Welchem Umstand ist es zuzuschreiben, dass man sich von Schleswig-Holstein bis hin zu Südtirol einer gemeinsamen Schriftsprache bedient? Das Verdienst ist zu einem guten Teil dem Mönch Martin Luther anzurechnen, der mit seiner Bibelübersetzung die Grundlage für die hochdeutsche Sprache schuf. Da Luther 1521 nach dem Reichstag zu Worms für vogelfrei erklärt wurde und in Lebensgefahr war, versteckte er sich unter dem falschen Namen „Juncker Jörg“ auf der Wartburg.
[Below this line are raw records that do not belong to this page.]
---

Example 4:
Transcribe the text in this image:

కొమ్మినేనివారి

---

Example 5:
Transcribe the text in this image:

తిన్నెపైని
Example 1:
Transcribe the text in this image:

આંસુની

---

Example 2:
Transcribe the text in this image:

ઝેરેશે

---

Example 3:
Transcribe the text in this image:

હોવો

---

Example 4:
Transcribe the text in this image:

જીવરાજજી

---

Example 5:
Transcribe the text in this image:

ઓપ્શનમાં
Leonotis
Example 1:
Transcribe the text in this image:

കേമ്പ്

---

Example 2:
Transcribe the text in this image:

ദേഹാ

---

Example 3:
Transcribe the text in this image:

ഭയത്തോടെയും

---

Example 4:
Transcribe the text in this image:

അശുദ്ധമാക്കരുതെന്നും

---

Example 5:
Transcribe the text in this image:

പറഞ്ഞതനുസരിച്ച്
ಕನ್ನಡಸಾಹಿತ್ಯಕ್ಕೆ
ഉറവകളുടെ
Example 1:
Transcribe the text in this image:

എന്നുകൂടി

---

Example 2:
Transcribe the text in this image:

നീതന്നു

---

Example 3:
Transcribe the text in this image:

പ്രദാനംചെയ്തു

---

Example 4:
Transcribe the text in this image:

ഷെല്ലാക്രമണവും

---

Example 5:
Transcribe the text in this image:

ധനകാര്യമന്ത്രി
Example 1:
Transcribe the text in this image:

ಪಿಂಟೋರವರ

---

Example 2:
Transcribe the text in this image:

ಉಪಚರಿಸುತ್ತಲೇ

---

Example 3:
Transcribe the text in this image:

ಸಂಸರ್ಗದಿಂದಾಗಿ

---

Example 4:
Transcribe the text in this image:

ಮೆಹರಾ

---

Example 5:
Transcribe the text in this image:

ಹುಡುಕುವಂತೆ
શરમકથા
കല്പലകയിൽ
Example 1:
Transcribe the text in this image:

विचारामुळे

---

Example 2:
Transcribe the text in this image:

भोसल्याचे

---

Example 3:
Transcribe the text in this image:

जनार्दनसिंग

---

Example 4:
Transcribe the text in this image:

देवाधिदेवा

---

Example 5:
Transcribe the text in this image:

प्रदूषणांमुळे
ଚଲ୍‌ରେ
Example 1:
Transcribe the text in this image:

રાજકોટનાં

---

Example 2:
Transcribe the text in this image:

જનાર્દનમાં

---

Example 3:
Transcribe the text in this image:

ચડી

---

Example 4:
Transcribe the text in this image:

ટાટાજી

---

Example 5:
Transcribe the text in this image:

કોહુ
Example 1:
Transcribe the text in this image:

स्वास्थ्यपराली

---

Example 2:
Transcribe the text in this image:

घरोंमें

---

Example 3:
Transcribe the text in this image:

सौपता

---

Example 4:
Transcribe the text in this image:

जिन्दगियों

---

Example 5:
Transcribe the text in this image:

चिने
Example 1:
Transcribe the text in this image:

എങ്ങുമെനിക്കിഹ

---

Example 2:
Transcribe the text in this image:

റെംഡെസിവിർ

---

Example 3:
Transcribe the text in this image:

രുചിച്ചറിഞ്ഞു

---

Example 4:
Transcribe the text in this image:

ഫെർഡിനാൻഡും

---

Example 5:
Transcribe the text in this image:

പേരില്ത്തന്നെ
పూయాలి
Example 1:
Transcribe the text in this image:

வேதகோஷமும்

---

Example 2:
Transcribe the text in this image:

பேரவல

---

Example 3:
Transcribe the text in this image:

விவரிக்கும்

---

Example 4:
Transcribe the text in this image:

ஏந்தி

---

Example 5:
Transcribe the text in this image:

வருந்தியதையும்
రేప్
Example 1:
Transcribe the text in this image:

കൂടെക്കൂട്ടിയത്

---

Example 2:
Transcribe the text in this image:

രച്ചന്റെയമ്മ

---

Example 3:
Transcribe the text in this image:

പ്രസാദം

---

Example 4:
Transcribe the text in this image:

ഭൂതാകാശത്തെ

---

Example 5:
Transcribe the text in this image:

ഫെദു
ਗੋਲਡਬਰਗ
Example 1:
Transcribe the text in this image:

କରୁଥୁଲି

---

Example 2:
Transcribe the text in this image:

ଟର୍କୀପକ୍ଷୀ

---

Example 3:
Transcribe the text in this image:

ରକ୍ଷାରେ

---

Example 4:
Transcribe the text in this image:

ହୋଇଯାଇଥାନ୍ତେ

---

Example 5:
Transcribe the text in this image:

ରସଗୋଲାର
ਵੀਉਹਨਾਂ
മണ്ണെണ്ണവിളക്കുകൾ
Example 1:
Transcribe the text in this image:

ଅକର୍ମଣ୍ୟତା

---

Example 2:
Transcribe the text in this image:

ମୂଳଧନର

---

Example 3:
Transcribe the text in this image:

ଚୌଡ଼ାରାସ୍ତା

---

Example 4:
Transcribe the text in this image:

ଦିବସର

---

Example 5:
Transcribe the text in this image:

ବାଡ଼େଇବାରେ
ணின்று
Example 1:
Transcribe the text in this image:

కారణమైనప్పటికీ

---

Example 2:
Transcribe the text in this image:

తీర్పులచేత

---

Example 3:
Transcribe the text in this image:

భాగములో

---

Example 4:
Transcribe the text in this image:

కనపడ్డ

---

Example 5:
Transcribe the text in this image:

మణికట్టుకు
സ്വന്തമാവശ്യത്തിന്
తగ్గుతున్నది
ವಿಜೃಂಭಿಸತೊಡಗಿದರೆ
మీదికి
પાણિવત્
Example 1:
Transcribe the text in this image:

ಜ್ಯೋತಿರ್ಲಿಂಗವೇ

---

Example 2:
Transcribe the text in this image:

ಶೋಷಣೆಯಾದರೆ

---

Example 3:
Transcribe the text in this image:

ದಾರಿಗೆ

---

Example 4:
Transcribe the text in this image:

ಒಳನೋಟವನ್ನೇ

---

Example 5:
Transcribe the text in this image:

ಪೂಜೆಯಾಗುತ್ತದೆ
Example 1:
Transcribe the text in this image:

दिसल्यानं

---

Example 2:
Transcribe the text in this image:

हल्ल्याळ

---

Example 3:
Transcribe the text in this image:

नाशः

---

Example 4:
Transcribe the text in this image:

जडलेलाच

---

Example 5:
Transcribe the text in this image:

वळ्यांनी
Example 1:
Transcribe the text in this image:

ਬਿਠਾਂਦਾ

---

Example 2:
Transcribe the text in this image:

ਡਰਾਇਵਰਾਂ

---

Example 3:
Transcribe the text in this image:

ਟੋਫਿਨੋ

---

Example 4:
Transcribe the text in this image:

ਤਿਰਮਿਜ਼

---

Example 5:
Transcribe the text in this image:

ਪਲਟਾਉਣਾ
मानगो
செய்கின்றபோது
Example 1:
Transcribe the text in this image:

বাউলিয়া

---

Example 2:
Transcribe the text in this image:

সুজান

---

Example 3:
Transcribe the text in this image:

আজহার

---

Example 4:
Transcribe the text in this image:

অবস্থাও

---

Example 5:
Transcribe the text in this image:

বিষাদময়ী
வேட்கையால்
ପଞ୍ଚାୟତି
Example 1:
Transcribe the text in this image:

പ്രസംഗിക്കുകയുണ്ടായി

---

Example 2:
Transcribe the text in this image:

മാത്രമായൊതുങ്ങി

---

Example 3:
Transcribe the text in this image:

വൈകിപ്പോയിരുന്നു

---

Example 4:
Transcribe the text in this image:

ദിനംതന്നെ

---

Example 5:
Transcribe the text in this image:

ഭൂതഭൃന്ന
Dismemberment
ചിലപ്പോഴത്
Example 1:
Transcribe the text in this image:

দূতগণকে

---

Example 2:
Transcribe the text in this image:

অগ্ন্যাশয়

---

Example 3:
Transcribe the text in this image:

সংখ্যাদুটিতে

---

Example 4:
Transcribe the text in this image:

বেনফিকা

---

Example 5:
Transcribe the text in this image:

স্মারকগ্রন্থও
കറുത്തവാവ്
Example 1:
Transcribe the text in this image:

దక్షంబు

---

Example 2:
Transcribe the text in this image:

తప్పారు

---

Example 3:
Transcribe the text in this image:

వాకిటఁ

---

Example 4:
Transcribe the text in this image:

Im Jahr 1522, also vor 500 Jahren, übersetzte er dort die Bibel, vorerst das Neue Testament in ein Deutsch, das am besten geeignet war, von allen Deutschen verstanden zu werden. „Man muss die Mutter im Hause, die Kinder auf den Gassen, den gemeinen Mann auf dem Markt fragen und denselbigen aufs Maul sehen, wie sie reden …“, schrieb er im „Sendbrief vom Dolmetschen“. Mit der Bibelübersetzung hat es Luther geschafft, dass die deutsche Sprache nun gleichberechtigt neben den „heiligen“ Sprachen Griechisch, Latein und Hebräisch dastand. Die Heilige Schrift fand durch die Erfindung des Buchdrucks mit beweglichen Lettern durch Johann Gutenberg rasante Verbreitung und erwies sich schnell als ein sensationeller Erfolg.
Luther hat es meisterhaft verstanden, die Lehren der Bibel in Sprachbildern darzustellen, die wir heute 500 Jahre später noch verstehen und zum Teil auch verwenden: „Sein Licht unter den Scheffel stellen“, „Ein Dorn im Auge sein“, „Perlen vor die Säue werfen“. Die Redensart „Hochmut kommt vor dem Fall“ war wohl schon zu Luthers Zeit sprichwörtlich. Wer überheblich und arrogant ist, stolpert nicht selten darüber und wird eben selbst zu Fall gebracht. So sind prominente österreichische Politiker wie Heinz-Christian Strache und Sebastian Kurz aus dem Blickpunkt der Öffentlichkeit verschwunden. Goethe hielt Hochmut für eine typisch männliche Eigenschaft. Er meinte, es gebe „drei Klassen von Narren: die Männer aus Hochmut, die Mädchen aus Liebe, die Frauen aus Eifersucht“. Luther benutzte die Wendung „im Dunkeln tappen“ des Öfteren. Heute ist achtzugeben, dass man nicht „ins Fettnäpfchen tappt“. Die Bibel enthält einige Wendungen, in denen vom Säen und Ernten die Rede ist: „Wer Wind sät, wird Sturm ernten.“ Heutzutage wird im Zuge der Energiedebatte vorgeschlagen, man solle Wind säen, um Energie zu ernten.